TO-DO ITEM:
In the records that follow, find each line with the word "accompagnement" and copy it.

---------- MATERIAL FOR THIS TASK ----------

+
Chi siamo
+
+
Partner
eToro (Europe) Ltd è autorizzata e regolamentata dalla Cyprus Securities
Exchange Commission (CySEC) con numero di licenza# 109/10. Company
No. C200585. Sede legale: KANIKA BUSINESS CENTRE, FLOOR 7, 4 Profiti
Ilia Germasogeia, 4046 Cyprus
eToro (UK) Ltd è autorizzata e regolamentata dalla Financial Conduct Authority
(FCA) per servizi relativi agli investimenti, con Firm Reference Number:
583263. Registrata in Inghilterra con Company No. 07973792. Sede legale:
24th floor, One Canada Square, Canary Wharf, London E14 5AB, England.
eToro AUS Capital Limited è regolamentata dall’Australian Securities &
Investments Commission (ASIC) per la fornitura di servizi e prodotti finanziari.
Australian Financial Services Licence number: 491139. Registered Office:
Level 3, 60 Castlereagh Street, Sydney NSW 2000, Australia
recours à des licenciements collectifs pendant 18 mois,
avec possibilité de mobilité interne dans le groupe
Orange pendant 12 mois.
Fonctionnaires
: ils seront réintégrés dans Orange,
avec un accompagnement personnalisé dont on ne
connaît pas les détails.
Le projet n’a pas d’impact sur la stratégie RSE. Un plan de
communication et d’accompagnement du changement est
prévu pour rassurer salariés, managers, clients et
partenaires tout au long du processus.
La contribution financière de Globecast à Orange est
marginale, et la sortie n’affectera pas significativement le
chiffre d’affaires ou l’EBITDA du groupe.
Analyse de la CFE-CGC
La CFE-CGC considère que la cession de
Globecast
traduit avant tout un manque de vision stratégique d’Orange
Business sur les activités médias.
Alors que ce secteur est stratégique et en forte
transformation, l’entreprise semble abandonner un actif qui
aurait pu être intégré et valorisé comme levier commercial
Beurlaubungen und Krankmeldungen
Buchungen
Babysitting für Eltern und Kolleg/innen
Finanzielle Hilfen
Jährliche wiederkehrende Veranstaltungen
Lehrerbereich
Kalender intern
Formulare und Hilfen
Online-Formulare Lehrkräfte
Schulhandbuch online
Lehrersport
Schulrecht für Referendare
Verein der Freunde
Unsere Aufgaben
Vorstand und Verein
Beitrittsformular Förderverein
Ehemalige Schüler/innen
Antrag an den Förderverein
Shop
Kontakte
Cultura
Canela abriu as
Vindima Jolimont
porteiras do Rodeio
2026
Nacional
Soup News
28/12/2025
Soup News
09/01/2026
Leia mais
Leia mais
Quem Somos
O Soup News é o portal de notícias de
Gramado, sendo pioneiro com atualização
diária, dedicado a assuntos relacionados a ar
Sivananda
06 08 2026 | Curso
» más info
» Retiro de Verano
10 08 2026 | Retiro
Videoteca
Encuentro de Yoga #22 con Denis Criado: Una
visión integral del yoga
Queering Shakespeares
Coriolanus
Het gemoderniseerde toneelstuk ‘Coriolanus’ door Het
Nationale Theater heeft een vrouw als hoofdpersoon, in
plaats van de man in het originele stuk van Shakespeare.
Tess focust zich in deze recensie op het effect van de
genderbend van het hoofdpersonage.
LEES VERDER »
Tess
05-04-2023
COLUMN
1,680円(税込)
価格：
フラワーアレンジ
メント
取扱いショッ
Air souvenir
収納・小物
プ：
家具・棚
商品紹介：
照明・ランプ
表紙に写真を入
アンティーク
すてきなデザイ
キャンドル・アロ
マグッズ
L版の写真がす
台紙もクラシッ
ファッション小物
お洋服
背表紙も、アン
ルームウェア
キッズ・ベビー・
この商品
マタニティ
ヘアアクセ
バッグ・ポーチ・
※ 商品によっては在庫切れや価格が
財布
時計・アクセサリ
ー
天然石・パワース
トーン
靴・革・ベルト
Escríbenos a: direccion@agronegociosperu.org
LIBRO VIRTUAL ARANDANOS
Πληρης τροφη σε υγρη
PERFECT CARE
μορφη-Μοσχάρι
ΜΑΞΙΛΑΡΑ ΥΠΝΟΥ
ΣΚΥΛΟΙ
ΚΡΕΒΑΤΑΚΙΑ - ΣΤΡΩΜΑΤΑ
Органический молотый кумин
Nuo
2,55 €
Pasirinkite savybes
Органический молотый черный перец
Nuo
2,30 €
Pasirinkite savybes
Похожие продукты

----------

ANSWER TO THIS PROBLEM:
avec un accompagnement personnalisé dont on ne
communication et d’accompagnement du changement est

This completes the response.